Mahdanian (2025), in the Journal of Public Mental Health, examines the space between belonging and backlash in mental health settings, where inclusive leadership is particularly consequential because the populations served are disproportionately from marginalized communities. The research finds that the backlash against DEI creates real harm — not just political inconvenience but measurable deterioration in service quality for vulnerable populations when inclusive practices are abandoned under political pressure.
De Souza Santos et al. (2025) trace the trajectory from diverse origins to DEI crisis in software engineering, documenting how a field that pioneered many diversity initiatives is now experiencing significant pushback. Their analysis reveals that the pushback is not primarily ideological but structural — organizations that implemented DEI as a compliance exercise without genuine cultural change created the conditions for backlash by generating visible costs (training programs, reporting requirements, hiring targets) without producing visible benefits that the broader workforce recognizes.

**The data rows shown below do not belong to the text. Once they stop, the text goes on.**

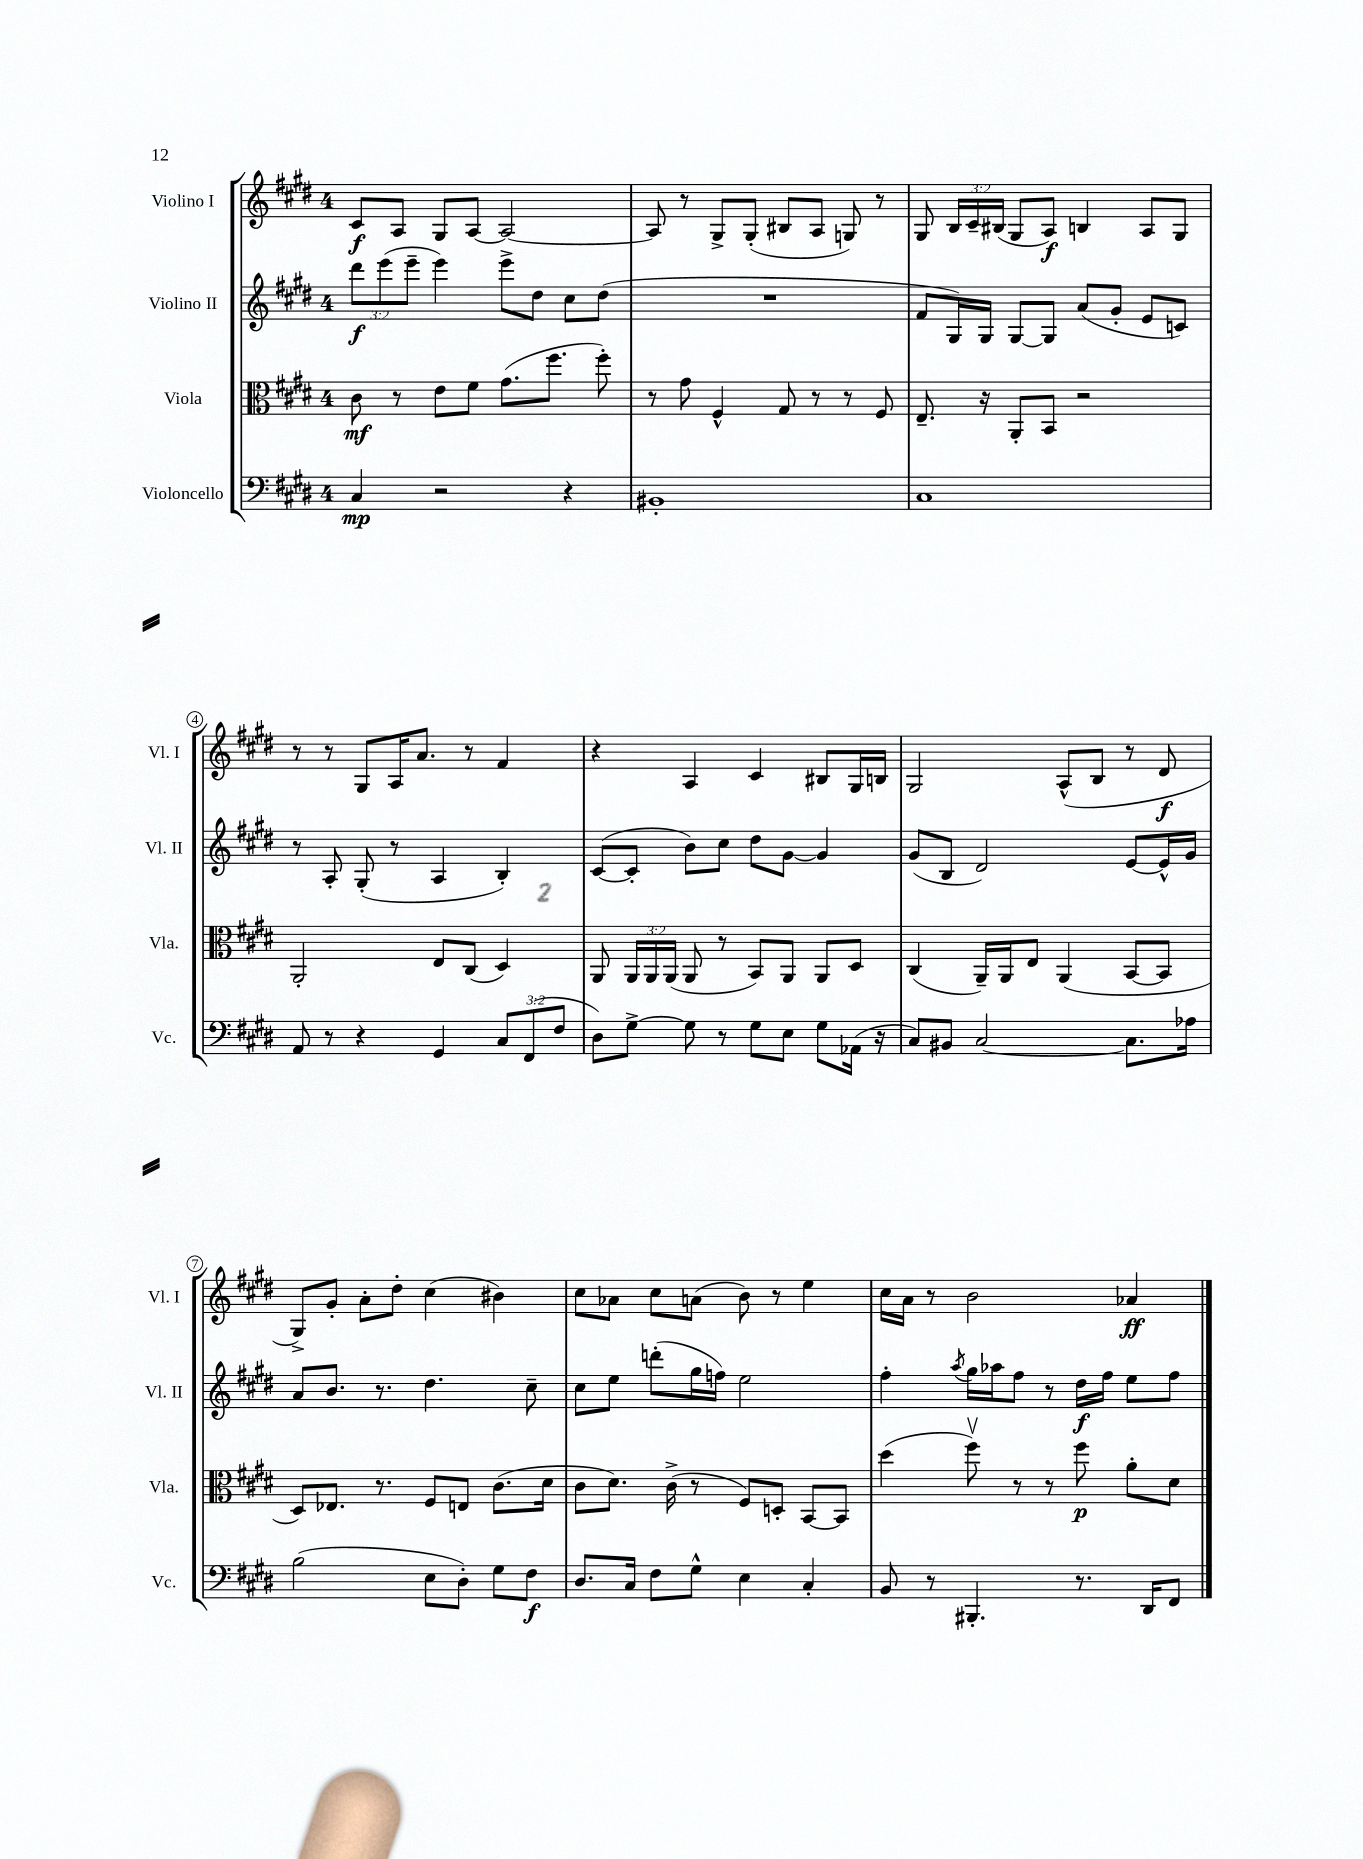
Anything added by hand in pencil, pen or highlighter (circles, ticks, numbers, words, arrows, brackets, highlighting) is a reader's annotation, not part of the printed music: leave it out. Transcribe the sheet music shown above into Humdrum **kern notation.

**kern	**kern	**kern	**kern
*staff4	*staff3	*staff2	*staff1
*clefF4	*clefC3	*clefG2	*clefG2
*k[f#c#g#d#]	*k[f#c#g#d#]	*k[f#c#g#d#]	*k[f#c#g#d#]
*M4/4	*M4/4	*M4/4	*M4/4
4C#	8c#	12ddd#	8c#
.	.	(12eee	.
.	8r	.	8A
.	.	12eee~	.
2r	8e	4eee)	8G#
.	8f#	.	[8A
.	(8.g#	8eee^	2A_
.	.	8dd#	.
.	8.ff#	.	.
4r	.	8cc#	.
.	8ff#')	(8dd#	.
=	=	=	=
1BB#'	8r	1r	8A]
.	8g#	.	8r
.	4F#^^	.	8G#^
.	.	.	(8G#'
.	8G#	.	8B#
.	8r	.	8A
.	8r	.	8G)
.	8F#	.	8r
=	=	=	=
1C#	8.E~	8f#	8G#
.	.	16G#)	24B
.	.	.	24c#~
.	16r	16G#	.
.	.	.	(24B#
.	8AA'	[8G#	8G#
.	8BB	8G#]	8A)
.	2r	(8a	4B
.	.	8g#'	.
.	.	8e	8A
.	.	8c)	8G#
=	=	=	=
8AA	2AA'	8r	8r
8r	.	8A'	8r
4r	.	(8G#'	8G#
.	.	8r	16A
.	.	.	8.a
4GG#	8E	4A	.
.	(8C#	.	8r
12C#	4D#)	4B')	4f#
(12FF#	.	.	.
12F#	.	.	.
=	=	=	=
8D#)	8AA	([8c#	4r
[8G#^	24AA	8c#']	.
.	24AA	.	.
.	(24AA	.	.
8G#]	8AA	8b)	4A
8r	8r	8cc#	.
8G#	8BB)	8dd#	4c#
8E	8AA	[8g#	.
8G#	8AA	4g#]	8B#
(16AA-	8D#	.	16G#
16r	.	.	16B
=	=	=	=
8C#)	(4C#	(8g#	2G#
8BB#	.	8B	.
[2C#	16AA~)	2d#)	.
.	16AA	.	.
.	8E	.	.
.	(4AA	.	(8A^^
.	.	.	8B
8.C#]	[8BB	[8e	8r
.	8BB]	16e^^]	8d#
16A-	.	16g#	.
=	=	=	=
(2B	8D#)	8a	8G#^)
.	8.E-	8.b	8g#'
.	.	.	8a'
.	8.r	8.r	.
.	.	.	8dd#'
8E	8F#	4.dd#	(4cc#
8D#')	8E	.	.
8G#	(8.c#	.	4b#)
8F#	.	8cc#~	.
.	16d#	.	.
=	=	=	=
8.D#	8c#	8cc#	8cc#
.	8.d#)	8ee	8a-
16C#	.	.	.
8F#	.	(8ddd'	8cc#
.	(16c#^	.	.
8G#^^	8r	16gg#	(8a
.	.	16ff)	.
4E	8F#)	2ee	8b)
.	8D'	.	8r
4C#'	[8BB	.	4ee
.	8BB]	.	.
=	=	=	=
8BB	(4dd#	4ff#'	16cc#
.	.	.	16a
8r	.	.	8r
.	.	8qaa	.
4.BBB#'	8ff#v)	16gg#	2b
.	.	16aa-	.
.	8r	8ff#	.
.	8r	8r	.
8.r	8ff#	16dd#	.
.	.	16ff#	.
.	8a'	8ee	4a-
16DD#	.	.	.
8FF#	8d#	8ff#	.
==	==	==	==
*-	*-	*-	*-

The evidence-based response to DEI backlash is not to abandon inclusive leadership but to improve it: moving from performative compliance to structural change, from demographic targets to process improvements, and from mandatory training to genuine culture-building. The organizations that will emerge strongest from the current backlash are those that distinguish between DEI theater and DEI substance — and invest in the latter even when the political environment makes the former untenable.
The Structural Response
The evidence-based response to DEI backlash is not to abandon inclusive leadership but to improve it fundamentally. This means moving from performative compliance to structural change — from demographic targets that create resentment to process improvements that create opportunity. When hiring processes are redesigned to reduce bias in evaluation rather than to meet numerical targets, the outcome is both more equitable and more broadly accepted.
The distinction between DEI theater and DEI substance is critical. DEI theater involves visible gestures — mandatory training sessions, diversity statements, heritage month celebrations — that signal commitment without changing structures. DEI substance involves invisible changes — blind resume review, structured interviews, equitable promotion criteria, inclusive meeting practices — that change outcomes without generating the political resistance that visible programs provoke.
Organizations that invest in substance over theater find that inclusive practices become self-sustaining. When people from diverse backgrounds are hired through fair processes, promoted based on equitable criteria, and included in decision-making through structured practices, the organizational culture shifts naturally. The diversity becomes a feature of the organization rather than a program imposed on it.
The current political environment makes this distinction more important, not less. Organizations that have built inclusive practices into their structural fabric are more resilient to political backlash than those whose diversity efforts depend on visible programs that can be targeted. The backlash may eliminate DEI offices, but it cannot eliminate fair hiring processes, equitable evaluation criteria, and inclusive meeting norms that are embedded in how the organization operates.
The evidence from Nittrouer et al. is particularly important because it differentiates between well-designed and poorly-designed DEI interventions. The political backlash targets DEI as a monolithic concept, but the evidence shows that outcomes vary dramatically with design quality. Mandatory diversity training without follow-up structural change produces backlash. Voluntary mentoring programs with clear success metrics produce engagement. The lesson is not that DEI does not work but that bad DEI does not work, and the field must own this distinction rather than defending all DEI practices equally. Leaders who understand this distinction can maintain substantively inclusive practices even in politically hostile environments by focusing on evidence-based approaches that produce measurable improvements in organizational performance alongside equity outcomes.
The institutional design question is whether DEI functions should be standalone units (visible but vulnerable to political targeting) or embedded capabilities (invisible but resilient). The evidence increasingly favors embedding: organizations where inclusive practices are woven into standard operating procedures rather than housed in separate departments maintain those practices regardless of political winds. The standalone DEI office becomes a target; the embedded practice becomes the way things are done.